The text commands us to rend our hearts, but they are naturally hard as marble: how, then, can this be done? We must take them to Calvary: a dying Saviour's voice rent the rocks once, and it is as powerful now. O blessed Spirit, let us hear the death-cries of Jesus, and our hearts shall be rent even as men rend their vestures in the day of lamentation.
Believer, how do you respond to sin? Not that of others, but your own? Are you afflicted deeply with sorrow? Or are you more like the Pharisees, making a show of your repentance while remaining unchanged?
The “religious” among us would, as did many in Scripture, rend their garments when confronted with sin or injustice. Yet this outward act was matched by neither inward grief nor change. This is not what God desires.
God wants people with a changed heart, people mournful of misdoings, not those who would signal misery on the outside while remaining unchanged. For God says through the prophet, “rend your heart and not your garments” (Joel 2:13). God wants a people who are broken by sin, not who wallow in it.
And when we truly repent, if we confess our sins to Him, He is faithful and just, and will forgive us our sins, and will cleanse us from all unrighteousness (1 Jn. 1:9).
Brethren, examine your heart today. Are you truly repentant? Do you despise sin as He does? Or do you rather justify yourself, making an outward show of seeking forgiveness, but having your heart untouched?
——————
Spurgeon’s Morning and Evening Devotions
Morning, December 18
"Rend your heart, and not your garments." Joel 2:13
Garment-rendering and other outward signs of religious emotion, are easily manifested and are frequently hypocritical"; but to feel true repentance is far more difficult, and consequently far less common. Men will attend to the most multiplied and minute ceremonial regulations- for such things are pleasing to the flesh- but true religion is too humbling, too heart-searching, too thorough for the tastes of the carnal men; they prefer something more ostentatious, flimsy, and worldly. Outward observances are temporarily comfortable"; eye and ear are pleased; self-conceit is fed, and self-righteousness is puffed up: but they are ultimately delusive, for in the article of death, and at the day of judgment, the soul needs something more substantial than ceremonies and rituals to lean upon.
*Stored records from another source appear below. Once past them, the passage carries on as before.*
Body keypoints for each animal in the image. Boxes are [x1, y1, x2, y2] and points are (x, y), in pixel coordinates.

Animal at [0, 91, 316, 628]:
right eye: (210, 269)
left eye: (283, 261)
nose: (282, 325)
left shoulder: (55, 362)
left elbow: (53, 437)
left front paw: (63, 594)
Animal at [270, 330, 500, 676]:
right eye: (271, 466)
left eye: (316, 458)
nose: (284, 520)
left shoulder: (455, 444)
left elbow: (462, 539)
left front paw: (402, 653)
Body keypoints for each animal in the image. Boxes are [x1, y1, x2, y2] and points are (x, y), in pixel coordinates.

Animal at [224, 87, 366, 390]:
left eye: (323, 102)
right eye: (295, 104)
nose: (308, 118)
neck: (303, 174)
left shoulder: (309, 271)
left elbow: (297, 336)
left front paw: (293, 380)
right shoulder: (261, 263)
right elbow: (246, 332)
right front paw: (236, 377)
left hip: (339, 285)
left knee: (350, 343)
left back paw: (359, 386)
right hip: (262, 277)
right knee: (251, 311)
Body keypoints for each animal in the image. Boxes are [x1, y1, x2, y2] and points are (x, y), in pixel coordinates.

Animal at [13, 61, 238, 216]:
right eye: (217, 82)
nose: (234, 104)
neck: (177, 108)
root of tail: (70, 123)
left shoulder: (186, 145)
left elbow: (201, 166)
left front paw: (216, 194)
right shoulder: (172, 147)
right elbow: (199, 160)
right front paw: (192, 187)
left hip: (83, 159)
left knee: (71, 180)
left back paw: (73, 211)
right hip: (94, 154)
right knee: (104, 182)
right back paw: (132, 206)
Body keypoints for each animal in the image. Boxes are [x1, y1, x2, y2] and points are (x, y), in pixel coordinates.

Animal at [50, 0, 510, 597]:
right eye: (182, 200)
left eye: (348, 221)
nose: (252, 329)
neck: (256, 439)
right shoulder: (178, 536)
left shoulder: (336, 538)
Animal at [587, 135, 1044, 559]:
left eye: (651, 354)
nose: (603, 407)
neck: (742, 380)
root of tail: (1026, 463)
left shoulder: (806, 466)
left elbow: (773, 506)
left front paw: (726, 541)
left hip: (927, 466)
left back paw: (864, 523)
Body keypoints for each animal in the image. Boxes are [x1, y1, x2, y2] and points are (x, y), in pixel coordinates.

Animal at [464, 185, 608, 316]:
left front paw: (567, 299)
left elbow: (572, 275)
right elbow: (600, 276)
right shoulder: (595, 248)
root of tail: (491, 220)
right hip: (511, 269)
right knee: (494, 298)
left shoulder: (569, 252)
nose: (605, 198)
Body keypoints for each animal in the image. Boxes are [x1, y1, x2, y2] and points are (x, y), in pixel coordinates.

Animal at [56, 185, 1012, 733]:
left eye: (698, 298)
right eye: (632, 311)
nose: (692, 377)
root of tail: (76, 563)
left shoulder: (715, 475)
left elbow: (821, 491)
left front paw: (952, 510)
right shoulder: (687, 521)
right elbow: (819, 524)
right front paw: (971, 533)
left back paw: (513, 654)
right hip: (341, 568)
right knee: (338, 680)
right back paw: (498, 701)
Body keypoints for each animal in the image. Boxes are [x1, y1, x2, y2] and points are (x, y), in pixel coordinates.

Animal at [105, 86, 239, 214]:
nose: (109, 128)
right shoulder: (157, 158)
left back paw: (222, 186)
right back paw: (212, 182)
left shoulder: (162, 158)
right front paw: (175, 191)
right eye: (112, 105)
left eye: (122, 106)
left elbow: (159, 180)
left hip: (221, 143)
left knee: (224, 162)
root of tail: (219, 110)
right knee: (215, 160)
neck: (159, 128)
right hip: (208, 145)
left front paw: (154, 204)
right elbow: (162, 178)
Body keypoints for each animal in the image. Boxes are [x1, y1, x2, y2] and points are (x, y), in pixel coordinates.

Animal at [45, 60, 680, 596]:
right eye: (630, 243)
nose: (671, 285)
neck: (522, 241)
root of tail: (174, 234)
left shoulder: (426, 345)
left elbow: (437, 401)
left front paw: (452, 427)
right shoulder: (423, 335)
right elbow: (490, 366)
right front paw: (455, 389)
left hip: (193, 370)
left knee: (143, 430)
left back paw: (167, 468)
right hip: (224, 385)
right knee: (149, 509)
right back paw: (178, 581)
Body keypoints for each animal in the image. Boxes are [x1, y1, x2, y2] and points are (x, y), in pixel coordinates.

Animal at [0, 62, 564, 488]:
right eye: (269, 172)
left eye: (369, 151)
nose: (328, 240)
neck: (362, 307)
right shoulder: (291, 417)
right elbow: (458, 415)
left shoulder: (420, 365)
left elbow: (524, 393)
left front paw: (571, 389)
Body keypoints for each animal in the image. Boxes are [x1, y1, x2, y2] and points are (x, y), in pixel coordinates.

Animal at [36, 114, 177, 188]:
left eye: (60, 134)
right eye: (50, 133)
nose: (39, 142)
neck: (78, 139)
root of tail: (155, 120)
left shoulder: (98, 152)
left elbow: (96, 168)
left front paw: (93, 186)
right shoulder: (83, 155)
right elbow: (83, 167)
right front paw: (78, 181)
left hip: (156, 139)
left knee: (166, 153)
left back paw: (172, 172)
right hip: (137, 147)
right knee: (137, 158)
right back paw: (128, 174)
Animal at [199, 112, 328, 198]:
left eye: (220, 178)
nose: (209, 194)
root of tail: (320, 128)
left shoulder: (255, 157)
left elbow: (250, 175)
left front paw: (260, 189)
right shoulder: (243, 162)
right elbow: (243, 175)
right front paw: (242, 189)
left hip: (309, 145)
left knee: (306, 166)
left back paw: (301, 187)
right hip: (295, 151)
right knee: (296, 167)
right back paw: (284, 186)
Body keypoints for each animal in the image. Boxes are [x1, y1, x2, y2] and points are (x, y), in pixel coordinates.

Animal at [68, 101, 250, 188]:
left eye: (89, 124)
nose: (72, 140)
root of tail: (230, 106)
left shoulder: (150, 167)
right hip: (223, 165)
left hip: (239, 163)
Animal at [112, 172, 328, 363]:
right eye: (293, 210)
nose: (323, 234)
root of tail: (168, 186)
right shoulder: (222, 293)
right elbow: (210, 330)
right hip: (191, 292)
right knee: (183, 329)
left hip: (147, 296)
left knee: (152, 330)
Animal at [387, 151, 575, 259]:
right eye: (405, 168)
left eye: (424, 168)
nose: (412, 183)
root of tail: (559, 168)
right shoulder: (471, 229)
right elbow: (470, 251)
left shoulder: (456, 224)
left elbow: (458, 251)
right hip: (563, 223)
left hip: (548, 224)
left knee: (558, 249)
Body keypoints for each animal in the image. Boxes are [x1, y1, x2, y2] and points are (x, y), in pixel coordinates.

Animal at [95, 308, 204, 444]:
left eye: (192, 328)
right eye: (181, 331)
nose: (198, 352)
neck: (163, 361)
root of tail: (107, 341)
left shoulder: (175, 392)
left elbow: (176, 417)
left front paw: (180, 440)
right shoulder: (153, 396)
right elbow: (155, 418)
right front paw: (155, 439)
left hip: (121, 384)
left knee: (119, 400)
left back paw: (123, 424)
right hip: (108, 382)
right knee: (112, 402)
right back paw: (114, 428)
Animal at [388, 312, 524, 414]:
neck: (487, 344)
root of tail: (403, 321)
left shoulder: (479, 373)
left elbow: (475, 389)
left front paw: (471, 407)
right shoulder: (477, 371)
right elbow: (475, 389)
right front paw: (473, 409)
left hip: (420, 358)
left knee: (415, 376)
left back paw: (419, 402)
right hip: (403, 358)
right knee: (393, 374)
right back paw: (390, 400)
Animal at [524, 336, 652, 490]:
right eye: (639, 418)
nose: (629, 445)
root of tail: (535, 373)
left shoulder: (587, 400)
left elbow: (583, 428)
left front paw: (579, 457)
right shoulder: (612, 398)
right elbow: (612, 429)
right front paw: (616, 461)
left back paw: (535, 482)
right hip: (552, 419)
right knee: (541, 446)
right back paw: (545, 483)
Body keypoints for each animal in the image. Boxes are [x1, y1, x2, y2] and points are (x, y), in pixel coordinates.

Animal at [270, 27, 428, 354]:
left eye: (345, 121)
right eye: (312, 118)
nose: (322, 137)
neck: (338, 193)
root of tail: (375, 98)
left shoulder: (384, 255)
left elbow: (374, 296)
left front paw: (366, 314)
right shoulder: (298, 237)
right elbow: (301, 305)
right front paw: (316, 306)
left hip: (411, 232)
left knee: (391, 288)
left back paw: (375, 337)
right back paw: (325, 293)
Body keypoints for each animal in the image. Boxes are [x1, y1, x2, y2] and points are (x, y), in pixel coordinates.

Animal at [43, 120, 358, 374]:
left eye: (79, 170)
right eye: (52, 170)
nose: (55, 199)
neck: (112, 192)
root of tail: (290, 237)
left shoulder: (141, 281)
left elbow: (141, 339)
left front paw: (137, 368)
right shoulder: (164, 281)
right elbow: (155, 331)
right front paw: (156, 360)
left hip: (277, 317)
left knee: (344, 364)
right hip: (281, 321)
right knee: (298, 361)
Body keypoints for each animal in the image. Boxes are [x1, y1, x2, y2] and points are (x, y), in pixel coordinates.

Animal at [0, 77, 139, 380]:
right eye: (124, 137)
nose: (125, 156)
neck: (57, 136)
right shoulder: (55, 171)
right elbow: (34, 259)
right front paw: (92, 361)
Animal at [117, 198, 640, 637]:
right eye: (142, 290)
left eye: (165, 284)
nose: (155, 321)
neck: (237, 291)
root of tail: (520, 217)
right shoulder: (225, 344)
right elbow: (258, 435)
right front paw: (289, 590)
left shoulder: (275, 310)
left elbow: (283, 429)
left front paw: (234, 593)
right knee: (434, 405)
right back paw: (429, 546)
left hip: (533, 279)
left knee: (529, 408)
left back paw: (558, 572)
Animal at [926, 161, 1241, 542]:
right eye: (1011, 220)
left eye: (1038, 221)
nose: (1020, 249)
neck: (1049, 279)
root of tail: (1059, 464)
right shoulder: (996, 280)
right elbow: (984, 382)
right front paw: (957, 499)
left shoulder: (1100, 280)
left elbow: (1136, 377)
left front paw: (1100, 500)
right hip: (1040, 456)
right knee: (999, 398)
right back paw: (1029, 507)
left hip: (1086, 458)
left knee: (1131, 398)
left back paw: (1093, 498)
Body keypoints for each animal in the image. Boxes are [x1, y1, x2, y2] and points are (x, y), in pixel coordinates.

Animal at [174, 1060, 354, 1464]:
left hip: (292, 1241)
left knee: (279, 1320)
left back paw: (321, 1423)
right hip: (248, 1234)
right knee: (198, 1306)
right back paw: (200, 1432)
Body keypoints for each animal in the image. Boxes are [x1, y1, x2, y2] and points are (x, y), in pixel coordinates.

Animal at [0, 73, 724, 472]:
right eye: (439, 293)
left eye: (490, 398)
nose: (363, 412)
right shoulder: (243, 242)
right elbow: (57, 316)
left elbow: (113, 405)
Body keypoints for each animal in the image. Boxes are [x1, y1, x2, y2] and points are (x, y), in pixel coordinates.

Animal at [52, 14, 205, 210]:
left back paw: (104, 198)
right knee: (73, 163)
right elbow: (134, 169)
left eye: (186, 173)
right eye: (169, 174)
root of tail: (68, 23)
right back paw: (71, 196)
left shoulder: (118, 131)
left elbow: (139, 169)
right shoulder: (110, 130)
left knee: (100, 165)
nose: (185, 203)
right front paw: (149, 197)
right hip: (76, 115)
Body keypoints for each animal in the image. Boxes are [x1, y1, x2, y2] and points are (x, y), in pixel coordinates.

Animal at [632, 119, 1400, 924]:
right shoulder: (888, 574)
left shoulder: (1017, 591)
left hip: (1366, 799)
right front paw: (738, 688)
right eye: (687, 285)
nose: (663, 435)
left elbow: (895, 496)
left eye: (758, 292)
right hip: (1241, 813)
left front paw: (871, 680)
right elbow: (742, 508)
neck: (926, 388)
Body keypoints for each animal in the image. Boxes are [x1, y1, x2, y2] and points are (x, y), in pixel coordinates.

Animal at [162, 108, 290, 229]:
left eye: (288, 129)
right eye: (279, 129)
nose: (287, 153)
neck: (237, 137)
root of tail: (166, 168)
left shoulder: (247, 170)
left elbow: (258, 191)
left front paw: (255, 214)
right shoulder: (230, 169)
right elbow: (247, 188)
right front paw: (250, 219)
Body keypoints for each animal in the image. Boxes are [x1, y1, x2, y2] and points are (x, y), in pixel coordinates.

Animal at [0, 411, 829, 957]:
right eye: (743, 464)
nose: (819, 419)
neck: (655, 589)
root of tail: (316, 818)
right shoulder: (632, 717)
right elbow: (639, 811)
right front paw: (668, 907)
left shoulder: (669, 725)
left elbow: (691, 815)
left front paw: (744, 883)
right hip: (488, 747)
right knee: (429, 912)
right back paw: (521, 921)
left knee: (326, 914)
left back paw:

Apart from vital godliness all religion is utterly vain; offered without a sincere heart, every form of worship is a solemn sham and an impudent mockery of the majesty of heaven.
HEART-RENDING is divinely wrought and solemnly felt. It is a secret grief which is personally experienced, not in mere form, but as a deep, soul-moving work of the Holy Spirit upon the inmost heart of each believer. It is not a matter to be merely talked of and believed in, but keenly and sensitively felt in every living child of the living God. It is powerfully humiliating, and completely sin-purging; but then it is sweetly preparative for those gracious consolations which proud unhumbled spirits are unable to receive; and it is distinctly discriminating, for it belongs to the elect of God, and to them alone.
The text commands us to rend our hearts, but they are naturally hard as marble: how, then, can this be done? We must take them to Calvary: a dying Saviour's voice rent the rocks once, and it is as powerful now. O blessed Spirit, let us hear the death-cries of Jesus, and our hearts shall be rent even as men rend their vestures in the day of lamentation.